══ Extract provided
Chart of the Week: Inflation in the G-7 countries

Chart of the Week: Inflation in the G-7 countries

Macro
CD
Christopher Dembik

Head of Macro Analysis

Summary:  Our 'Macro Chartmania' series collects Macrobond data and focuses on a single chart chosen for its relevance. Our focus today is on inflation in the G-7 countries.


In September, inflation in the euro area hit 3.4% yoy – a 13-year high. Energy prices were up 17.4% yoy. Core prices, excluding food and fuel, accelerated to 1.9% yoy. In the United States, the economist consensus expects that core CPI will jump to 4.2% yoy in September versus prior 4.0%. This is uncomfortably high. The first estimated release is scheduled for 13 October. In the G-7 countries, we estimate that average August CPI was at 2.84% versus a pre-pandemic average of 0.94% in March 2020. Even when oil prices were hovering around $100 in 2011, average inflation was lower. It reached a peak at 2.82%. In three countries (United States, Germany and Canada), CPI is higher to 4% yoy and it remains stubbornly low only in Japan.
════
> _Brief_
Write out the part of the G-7 inflation piece above, starting with "In September, inflation" and going on through "only in Japan.".
══ Information shown
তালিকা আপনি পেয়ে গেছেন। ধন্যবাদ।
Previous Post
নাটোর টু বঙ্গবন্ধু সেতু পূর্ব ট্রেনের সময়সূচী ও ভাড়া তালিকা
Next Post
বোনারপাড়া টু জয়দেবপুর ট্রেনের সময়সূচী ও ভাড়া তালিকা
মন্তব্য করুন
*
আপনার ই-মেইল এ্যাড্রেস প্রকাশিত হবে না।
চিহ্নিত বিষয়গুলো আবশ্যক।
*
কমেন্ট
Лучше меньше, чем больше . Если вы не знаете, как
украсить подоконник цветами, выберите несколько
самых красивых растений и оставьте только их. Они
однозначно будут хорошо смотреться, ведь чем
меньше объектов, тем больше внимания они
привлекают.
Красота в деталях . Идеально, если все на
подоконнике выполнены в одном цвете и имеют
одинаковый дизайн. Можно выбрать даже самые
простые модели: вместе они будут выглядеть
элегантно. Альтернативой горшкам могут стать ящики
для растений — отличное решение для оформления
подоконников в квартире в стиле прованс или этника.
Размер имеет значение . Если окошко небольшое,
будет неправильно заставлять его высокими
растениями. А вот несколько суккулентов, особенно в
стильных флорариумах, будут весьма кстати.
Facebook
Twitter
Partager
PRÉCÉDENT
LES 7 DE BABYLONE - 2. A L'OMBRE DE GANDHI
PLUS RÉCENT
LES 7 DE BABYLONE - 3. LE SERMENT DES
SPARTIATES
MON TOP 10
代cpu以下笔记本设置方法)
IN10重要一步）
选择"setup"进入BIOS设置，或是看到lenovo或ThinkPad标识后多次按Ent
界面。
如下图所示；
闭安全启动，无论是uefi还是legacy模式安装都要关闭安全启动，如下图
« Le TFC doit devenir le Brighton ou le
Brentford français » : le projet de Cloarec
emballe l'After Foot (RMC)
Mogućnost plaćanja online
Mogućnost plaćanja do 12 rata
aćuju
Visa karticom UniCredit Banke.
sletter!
════
> _Solution for this task_
In September, inflation in the euro area hit 3.4% yoy – a 13-year high. Energy prices were up 17.4% yoy. Core prices, excluding food and fuel, accelerated to 1.9% yoy. In the United States, the economist consensus expects that core CPI will jump to 4.2% yoy in September versus prior 4.0%. This is uncomfortably high. The first estimated release is scheduled for 13 October. In the G-7 countries, we estimate that average August CPI was at 2.84% versus a pre-pandemic average of 0.94% in March 2020. Even when oil prices were hovering around $100 in 2011, average inflation was lower. It reached a peak at 2.82%. In three countries (United States, Germany and Canada), CPI is higher to 4% yoy and it remains stubbornly low only in Japan.